Apro gli occhi. All'inizio non vedo nulla, l'oscurità offusca i miei occhi. Poi metto a fuoco ogni cosa. Il grande pino, che si erge proprio di fianco alla piccola casa mia e di mio padre. Mia madre non c'è più. Spesso, mi ritrovo a fantasticare sul fatto che magari è solamente a fare una delle sue lunghe passeggiate per il distretto, ma poi mi costringo a ricordare che è morta proprio così: in una frana che ha distrutto la parte più esterna del villaggio. Mi accorgo di essere appoggiata al tronco dell'albero. Mi alzo e vado dentro la nostra squallida casa. L'unica cosa che abbiamo. Vado fino in camera di mio padre: è presto, ma lo costringo a svegliarsi, dicendogli: -Forza. Oggi è il giorno della mietitura-. Parole poco belle, dato che significano una cosa sola: oggi, un ragazzo e una ragazza del nostro distretto e degli altri undici, verranno spediti in un'Arena e costretti a combattere per la vita. Li scelgono tra i dodici e i diciotto anni. E io ne ho quindici.  Non ho paura degli Hunger Games. Ho paura del dolore che proverebbe mio padre se mi vedesse partire con un biglietto di sola andata per la morte certa.                                                                                                                                           Vado in quello che potrei definire bagno, e mi immergo nell'enorme tazza ricca di acqua gelida e mi lavo. All'inizio, il freddo è insopportabile, ma poi mi ci abituo e comincio a strofinarmi il corpo, ripulendomi dagli aghi di pino che ho tra i capelli e la terra sotto le unghie. Mi asciugo, mi vesto, mettendomi un vestito marroncino, che mi arriva alle ginocchia e che si intona particolarmente bene con i miei capelli, appena poco più scuri. Vado in cucina, dove trovo mio padre che accende il fuoco. -Non preoccuparti, sarò di ritorno prima che tu te ne accorga-. Mi sento rispondere -Lo so, Ginevra- Io, invece, lo spero.                                                                                    

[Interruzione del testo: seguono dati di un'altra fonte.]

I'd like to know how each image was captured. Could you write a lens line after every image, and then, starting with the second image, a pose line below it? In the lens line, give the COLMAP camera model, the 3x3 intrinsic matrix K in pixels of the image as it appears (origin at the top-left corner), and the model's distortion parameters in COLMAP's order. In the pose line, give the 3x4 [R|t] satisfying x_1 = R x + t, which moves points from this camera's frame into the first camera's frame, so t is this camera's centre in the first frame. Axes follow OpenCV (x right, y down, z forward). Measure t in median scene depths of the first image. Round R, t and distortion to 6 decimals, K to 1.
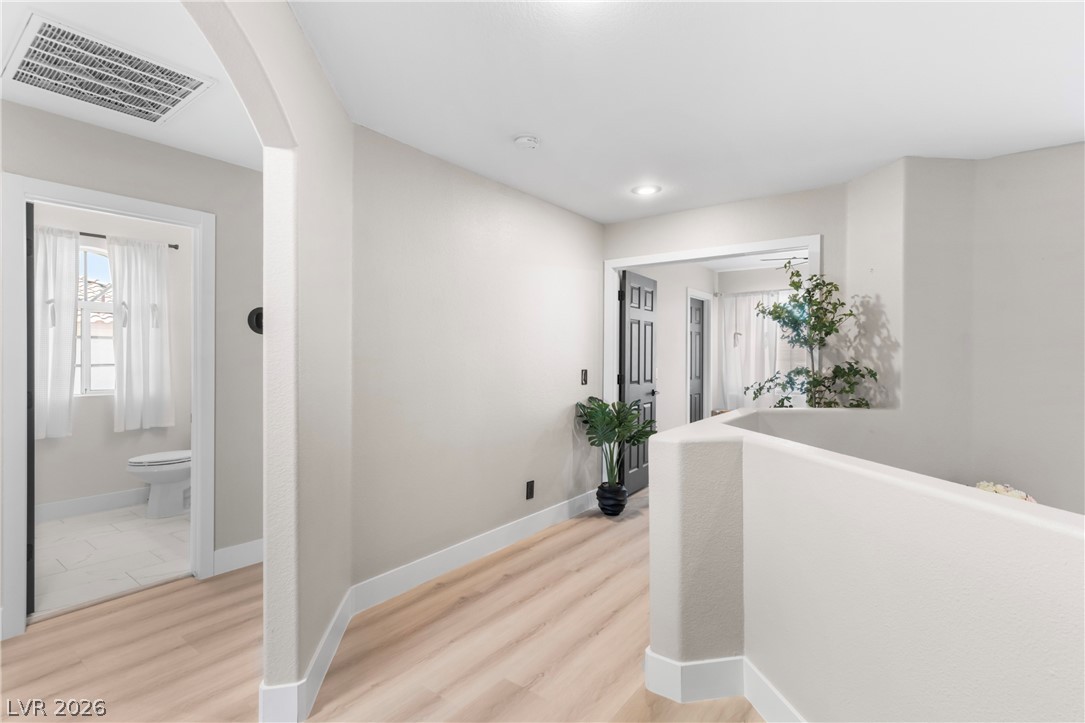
lens RADIAL K [[518.4, 0, 542.5], [0, 518.4, 361.5], [0, 0, 1]] dist [-0.002853, 0.010373]
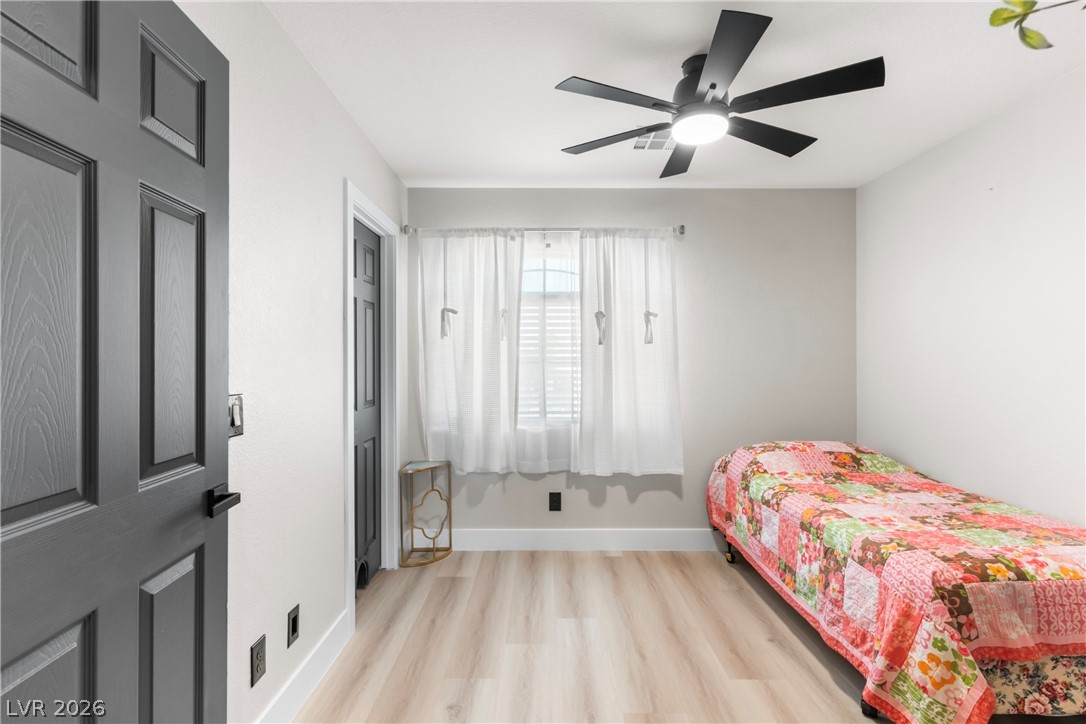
lens RADIAL K [[518.8, 0, 543.0], [0, 518.8, 362.0], [0, 0, 1]] dist [-0.002853, 0.010373]
pose [[0.795432, -0.006643, 0.606007, 0.026958], [0.009503, 0.999954, -0.001512, -0.000473], [-0.605969, 0.006961, 0.795458, 0.101437]]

Esco, prendo la stradina che porta al vecchio e quasi diroccato Palazzo della Giustizia e mi infilo nella grande colonna di ragazze vestite con i miei stessi colori e incrocio Jen, che mi fa l'occhiolino. E' simpatica, Jen. Non siamo proprio amiche, ma a volte parliamo, anche se alla fine non sappiamo mai di che cosa. Le grandi colonne di persone si riempiono poi, dal Palazzo, escono il sindaco con sua moglie e la oltre modo euforica Vera Malica, colei che annualmente estrae uno dei nostri nomi dalle bocce di vetro sul palcoscenico.                                                       

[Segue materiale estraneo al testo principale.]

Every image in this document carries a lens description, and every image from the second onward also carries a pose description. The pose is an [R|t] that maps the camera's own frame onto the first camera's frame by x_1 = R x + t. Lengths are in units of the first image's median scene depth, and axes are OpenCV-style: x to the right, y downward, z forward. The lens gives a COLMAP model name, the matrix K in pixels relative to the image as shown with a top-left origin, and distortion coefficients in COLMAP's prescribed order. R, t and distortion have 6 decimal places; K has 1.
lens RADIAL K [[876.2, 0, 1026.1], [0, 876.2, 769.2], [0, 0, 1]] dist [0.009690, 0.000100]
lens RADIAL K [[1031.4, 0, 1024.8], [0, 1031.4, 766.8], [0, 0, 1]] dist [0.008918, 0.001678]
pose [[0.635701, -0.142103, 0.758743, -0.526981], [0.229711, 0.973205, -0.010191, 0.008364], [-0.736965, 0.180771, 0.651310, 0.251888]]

 -Buon Giorno! Oggi, vedremo insieme i tributi dei Settantaseiesimi Hunger Games! Andando contro l'abitudine, prima i signori!-. Mi blocco perplessa, realizzando ciò che ha appena detto. Prima i signori? Sapevo che era abbastanza fusa, ma non credevo così tanto. Poi, la vedo che passeggia verso la boccia maschile e che infila la sua mano arcuata dai colori stravaganti, come i suoi capelli lunghi e boccolati color verde acido, e tira fuori un minuscolo foglietto piegato su se stesso. Non ho idea di chi possa essere. Io non ho amici. Nessuno, dato che sono quasi sempre scontrosa e aggressiva. Per cui, vedo Vera aprire il biglietto, creare la suspense che ama tanto per poi urlare con quanta più voce ha nei polmoni "Fil Terata!". I polmoni smettono di funzionare. Il mio cuore si ferma, così come tutto il resto del mio corpo. Certo, non ho amici, ma ho un amore segreto, di quelli mai confessati. Amore che sta andando al macello.   
Realizzo la situazione. So cosa devo fare, ovvero cercare di dirgli tutto, prima di non vederlo mai più. Ma non so come fare. Allora decido di aspettare dopo la mietitura. Così, vedo Vera dirigersi alla boccia femminile, dopo aver fatto salire sul palco un Fil piuttosto scombussolato e incosciente della situazione. Allunga la mano nella boccia, la fa volteggiare sopra quelli che devono essere almeno duecento foglietti, infila la mano tra essi e ne tira fuori uno. Il cuore mi batte all'impazzata, mentre penso che non deve essere il nome di Jen, quello scritto su quel pezzo di carta. Poi urla:   -Ginevra Mason!-             
Tutti gli occhi sono puntati verso di me. E, mentre mi dirigo verso il palco, penso: "Sto per entrare nell'arena".